Furthermore, a comparison with Experiment 1A (where low-match Classification performance was somewhat higher than low-match Inference performance) suggests that these differences may be indeed training-specific and we address this issue directly in Experiment 3. However, critically, in contrast to adults in Experiments 1A and 1B, low-match inference in young children did not exceed chance performance.

These results extend those of Experiment 1A. Adults again showed asymmetric performance in Classification and Inference tasks, with performance in low-match induction being above chance. Therefore, when a label indicated one prototype and the majority of perceptual features indicated another prototype, adults tended to rely on the label. In contrast, young children exhibited little evidence of relying on the label. In addition, unlike adults, children exhibited evidence of training-specific effects, and we will further examine these effects in Experiments 2-3.

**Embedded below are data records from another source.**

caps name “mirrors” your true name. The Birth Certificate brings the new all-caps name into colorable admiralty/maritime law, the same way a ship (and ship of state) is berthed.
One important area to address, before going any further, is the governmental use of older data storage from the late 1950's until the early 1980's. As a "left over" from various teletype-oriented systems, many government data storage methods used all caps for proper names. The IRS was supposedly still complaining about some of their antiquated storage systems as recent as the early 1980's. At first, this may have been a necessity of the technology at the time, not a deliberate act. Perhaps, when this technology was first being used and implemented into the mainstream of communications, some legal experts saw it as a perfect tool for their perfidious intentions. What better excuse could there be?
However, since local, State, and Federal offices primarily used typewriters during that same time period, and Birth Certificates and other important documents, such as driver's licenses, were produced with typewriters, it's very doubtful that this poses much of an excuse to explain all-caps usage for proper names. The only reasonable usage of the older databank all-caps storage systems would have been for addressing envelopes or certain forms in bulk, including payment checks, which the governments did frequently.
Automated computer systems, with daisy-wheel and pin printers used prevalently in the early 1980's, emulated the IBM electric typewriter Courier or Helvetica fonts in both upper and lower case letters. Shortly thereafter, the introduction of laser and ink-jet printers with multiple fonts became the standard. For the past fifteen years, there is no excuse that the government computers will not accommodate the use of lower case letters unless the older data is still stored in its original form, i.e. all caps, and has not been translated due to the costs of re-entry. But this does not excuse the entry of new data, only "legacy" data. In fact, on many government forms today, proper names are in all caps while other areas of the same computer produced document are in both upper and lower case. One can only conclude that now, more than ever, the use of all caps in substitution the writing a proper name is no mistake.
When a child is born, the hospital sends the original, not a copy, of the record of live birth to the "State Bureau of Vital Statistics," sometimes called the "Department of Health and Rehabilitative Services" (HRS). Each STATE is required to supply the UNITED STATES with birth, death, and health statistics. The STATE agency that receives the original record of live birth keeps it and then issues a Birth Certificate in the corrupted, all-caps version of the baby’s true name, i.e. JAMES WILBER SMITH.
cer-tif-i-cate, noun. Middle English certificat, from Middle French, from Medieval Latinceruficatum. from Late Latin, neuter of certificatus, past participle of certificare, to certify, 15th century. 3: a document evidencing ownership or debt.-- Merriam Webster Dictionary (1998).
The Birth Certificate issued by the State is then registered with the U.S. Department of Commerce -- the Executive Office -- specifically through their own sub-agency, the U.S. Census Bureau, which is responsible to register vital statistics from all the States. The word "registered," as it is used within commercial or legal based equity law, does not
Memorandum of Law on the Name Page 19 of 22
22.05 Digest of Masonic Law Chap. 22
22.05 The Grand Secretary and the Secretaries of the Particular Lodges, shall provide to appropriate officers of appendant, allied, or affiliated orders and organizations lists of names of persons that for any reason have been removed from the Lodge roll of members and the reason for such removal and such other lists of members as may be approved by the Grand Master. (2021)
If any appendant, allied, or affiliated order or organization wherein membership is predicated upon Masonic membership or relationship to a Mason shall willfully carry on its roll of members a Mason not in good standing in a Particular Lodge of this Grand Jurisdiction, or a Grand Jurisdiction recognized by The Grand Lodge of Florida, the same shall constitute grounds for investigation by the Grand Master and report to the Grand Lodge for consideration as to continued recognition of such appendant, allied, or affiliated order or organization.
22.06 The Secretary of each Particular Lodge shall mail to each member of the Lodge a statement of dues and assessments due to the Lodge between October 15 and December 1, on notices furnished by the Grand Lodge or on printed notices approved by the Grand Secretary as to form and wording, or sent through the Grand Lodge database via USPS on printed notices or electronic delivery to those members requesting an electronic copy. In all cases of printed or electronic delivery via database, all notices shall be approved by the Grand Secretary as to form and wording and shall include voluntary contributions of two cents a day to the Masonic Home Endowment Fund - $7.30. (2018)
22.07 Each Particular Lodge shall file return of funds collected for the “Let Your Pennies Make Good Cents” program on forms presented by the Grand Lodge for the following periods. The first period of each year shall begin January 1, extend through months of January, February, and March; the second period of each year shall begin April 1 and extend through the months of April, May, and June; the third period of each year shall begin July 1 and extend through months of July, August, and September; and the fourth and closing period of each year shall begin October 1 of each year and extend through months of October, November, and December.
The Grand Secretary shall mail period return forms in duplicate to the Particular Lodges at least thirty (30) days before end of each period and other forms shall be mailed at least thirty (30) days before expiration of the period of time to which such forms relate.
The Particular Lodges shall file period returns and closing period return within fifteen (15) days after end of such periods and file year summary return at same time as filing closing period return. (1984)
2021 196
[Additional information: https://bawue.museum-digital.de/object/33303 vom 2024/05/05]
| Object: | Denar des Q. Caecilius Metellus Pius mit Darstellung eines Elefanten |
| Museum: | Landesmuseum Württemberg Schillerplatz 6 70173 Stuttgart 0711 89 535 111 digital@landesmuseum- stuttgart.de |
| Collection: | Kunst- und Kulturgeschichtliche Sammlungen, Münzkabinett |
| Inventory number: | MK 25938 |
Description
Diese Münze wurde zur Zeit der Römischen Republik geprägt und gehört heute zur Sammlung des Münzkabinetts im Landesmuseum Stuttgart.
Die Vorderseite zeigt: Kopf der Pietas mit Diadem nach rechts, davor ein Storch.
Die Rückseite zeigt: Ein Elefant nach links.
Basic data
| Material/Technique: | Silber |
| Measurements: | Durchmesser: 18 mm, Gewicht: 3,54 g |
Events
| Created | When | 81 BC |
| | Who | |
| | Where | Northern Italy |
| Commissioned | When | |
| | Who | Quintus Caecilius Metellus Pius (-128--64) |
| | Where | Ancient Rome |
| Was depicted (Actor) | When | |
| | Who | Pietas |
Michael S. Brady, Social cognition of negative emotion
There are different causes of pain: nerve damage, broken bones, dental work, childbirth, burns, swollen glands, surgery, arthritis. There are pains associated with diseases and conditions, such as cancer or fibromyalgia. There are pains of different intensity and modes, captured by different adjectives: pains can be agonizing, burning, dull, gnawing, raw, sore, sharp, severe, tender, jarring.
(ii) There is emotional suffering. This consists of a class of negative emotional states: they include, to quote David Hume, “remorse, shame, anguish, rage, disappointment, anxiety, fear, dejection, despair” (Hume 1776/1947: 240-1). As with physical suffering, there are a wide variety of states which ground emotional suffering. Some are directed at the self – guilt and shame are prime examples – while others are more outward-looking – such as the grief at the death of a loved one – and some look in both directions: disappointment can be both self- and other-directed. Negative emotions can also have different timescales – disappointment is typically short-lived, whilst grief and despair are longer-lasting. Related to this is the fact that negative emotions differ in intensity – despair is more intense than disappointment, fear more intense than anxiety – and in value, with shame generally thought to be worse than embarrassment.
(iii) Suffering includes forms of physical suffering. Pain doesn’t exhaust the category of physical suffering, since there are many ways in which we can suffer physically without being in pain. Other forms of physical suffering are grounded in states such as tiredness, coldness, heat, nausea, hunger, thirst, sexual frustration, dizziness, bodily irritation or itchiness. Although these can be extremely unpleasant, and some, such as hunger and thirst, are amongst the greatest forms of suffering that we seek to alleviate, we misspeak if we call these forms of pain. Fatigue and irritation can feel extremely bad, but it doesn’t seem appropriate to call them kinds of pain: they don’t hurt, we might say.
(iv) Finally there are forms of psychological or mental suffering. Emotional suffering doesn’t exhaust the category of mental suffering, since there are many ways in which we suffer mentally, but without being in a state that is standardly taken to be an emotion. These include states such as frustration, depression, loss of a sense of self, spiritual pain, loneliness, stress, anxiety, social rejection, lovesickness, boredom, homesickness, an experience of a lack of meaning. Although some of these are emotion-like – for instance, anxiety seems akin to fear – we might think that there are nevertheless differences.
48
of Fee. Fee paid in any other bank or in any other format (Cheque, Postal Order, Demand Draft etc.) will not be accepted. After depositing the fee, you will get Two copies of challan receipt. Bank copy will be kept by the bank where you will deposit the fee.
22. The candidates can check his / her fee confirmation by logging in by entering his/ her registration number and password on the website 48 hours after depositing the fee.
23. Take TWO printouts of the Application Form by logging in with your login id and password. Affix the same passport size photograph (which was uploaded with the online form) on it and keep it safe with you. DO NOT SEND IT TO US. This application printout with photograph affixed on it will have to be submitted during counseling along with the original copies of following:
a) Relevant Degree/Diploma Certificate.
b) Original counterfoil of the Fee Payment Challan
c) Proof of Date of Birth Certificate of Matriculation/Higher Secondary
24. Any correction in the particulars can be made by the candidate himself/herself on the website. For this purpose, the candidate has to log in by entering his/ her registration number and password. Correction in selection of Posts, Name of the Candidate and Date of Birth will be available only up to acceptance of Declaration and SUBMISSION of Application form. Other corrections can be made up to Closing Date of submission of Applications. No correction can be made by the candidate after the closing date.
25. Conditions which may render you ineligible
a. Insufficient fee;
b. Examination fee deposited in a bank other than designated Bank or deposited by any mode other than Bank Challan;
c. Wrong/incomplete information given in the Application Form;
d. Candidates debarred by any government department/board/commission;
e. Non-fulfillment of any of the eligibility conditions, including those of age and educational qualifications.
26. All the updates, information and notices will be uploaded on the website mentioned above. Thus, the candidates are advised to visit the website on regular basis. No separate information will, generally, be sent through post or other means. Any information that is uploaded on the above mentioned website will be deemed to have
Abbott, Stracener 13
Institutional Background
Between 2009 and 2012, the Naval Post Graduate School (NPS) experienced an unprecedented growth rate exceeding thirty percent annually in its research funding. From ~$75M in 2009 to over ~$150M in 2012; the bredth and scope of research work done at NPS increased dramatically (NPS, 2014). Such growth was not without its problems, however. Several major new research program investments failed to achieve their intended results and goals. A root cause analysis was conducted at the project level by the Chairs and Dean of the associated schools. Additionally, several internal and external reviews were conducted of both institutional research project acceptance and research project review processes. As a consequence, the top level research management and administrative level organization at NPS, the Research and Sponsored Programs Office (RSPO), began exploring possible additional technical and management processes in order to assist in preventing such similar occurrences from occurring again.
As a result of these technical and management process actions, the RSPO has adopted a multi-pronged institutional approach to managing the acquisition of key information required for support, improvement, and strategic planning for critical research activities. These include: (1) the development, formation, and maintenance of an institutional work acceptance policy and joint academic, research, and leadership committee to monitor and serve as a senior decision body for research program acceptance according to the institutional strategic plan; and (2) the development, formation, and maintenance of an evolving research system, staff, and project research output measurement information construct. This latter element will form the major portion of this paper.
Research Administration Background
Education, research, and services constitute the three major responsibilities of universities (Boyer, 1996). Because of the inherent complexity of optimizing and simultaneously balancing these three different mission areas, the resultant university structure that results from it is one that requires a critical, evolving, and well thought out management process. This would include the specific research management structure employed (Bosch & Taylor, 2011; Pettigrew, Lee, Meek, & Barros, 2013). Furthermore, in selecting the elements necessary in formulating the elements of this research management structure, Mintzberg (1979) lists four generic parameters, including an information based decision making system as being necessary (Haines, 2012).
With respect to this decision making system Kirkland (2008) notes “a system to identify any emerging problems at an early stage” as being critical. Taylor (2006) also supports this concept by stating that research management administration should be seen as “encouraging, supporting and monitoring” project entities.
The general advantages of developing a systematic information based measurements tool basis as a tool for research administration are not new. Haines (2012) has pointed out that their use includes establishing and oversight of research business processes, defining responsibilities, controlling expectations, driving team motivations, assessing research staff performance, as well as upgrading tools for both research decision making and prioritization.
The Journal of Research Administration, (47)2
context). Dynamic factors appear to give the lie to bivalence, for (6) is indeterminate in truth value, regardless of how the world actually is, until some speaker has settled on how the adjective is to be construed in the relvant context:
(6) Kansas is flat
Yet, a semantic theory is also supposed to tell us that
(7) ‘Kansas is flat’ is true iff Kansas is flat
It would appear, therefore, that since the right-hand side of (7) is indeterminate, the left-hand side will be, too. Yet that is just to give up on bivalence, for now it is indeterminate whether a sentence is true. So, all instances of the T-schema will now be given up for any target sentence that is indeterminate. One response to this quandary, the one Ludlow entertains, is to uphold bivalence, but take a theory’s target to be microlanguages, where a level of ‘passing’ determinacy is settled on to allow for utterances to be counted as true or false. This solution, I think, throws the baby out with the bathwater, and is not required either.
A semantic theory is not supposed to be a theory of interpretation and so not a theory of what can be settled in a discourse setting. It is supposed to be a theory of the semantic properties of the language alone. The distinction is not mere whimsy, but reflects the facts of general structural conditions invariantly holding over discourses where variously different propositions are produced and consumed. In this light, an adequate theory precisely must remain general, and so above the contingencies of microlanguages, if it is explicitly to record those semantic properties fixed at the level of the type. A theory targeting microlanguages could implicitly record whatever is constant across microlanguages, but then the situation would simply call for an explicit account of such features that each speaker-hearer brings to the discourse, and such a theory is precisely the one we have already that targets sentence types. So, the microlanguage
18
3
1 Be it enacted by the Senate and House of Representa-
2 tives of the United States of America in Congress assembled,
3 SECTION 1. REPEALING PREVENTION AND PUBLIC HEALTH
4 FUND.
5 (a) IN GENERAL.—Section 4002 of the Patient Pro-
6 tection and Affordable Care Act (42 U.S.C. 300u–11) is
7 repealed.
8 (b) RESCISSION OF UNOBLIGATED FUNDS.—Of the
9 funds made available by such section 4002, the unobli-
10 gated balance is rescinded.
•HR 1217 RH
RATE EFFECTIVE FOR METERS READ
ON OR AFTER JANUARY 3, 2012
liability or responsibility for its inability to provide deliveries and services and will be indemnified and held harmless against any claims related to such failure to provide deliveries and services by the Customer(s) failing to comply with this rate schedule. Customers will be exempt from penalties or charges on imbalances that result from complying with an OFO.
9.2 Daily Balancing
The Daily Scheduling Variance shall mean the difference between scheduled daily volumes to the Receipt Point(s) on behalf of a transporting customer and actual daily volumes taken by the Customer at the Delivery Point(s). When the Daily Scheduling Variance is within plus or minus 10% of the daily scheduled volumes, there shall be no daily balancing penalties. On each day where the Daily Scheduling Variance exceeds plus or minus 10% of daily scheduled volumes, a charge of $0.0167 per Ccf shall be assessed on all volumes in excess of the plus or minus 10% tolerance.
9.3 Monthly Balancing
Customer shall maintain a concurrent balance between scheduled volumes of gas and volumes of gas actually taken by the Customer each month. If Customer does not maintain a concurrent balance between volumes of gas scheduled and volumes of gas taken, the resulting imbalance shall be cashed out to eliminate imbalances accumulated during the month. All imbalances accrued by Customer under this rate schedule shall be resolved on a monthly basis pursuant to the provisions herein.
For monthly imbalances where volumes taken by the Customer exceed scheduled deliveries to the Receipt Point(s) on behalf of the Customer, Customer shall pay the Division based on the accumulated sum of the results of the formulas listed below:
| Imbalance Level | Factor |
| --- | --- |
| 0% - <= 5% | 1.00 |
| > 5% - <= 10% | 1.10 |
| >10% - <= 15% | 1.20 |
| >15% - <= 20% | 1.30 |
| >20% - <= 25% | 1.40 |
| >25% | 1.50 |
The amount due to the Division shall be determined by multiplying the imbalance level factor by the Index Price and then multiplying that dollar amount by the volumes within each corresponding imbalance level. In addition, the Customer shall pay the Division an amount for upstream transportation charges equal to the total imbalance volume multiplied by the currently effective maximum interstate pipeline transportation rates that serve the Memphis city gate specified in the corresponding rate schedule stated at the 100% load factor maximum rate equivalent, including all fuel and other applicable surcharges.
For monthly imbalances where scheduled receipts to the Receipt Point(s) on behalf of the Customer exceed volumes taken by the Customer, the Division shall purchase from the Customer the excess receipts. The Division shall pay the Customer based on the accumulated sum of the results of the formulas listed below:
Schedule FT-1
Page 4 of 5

The goal of Experiment 2 was to examine the generality of effects observed in Experiment 1. In Experiment 1 labels were novel count nouns and only adults, but not children, exhibited evidence of consistent reliance on labels in the low-match induction. Would these effects hold for different labels? Would children more readily rely on labels in low-match induction if verbal information is familiar? To answer this question, we conducted Experiment 2A, in which participants were presented with familiar count nouns. To avoid providing children with information they know to be false (e.g., naming the present robot-like stimuli as “bear” or “rabbit”), we used more general count nouns “friendly pet” and “wild animal”.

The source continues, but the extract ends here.